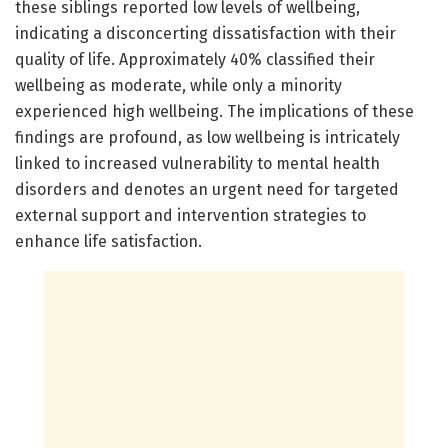
these siblings reported low levels of wellbeing,
indicating a disconcerting dissatisfaction with their
quality of life. Approximately 40% classified their
wellbeing as moderate, while only a minority
experienced high wellbeing. The implications of these
findings are profound, as low wellbeing is intricately
linked to increased vulnerability to mental health
disorders and denotes an urgent need for targeted
external support and intervention strategies to
enhance life satisfaction.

> **EXERCISE AIM**:
Each of the lines from the one that contains "external support and" through the last line of the data needs to be repeated exactly, with no others.

> **SOLUTION TO THIS EXERCISE**:
external support and intervention strategies to
enhance life satisfaction.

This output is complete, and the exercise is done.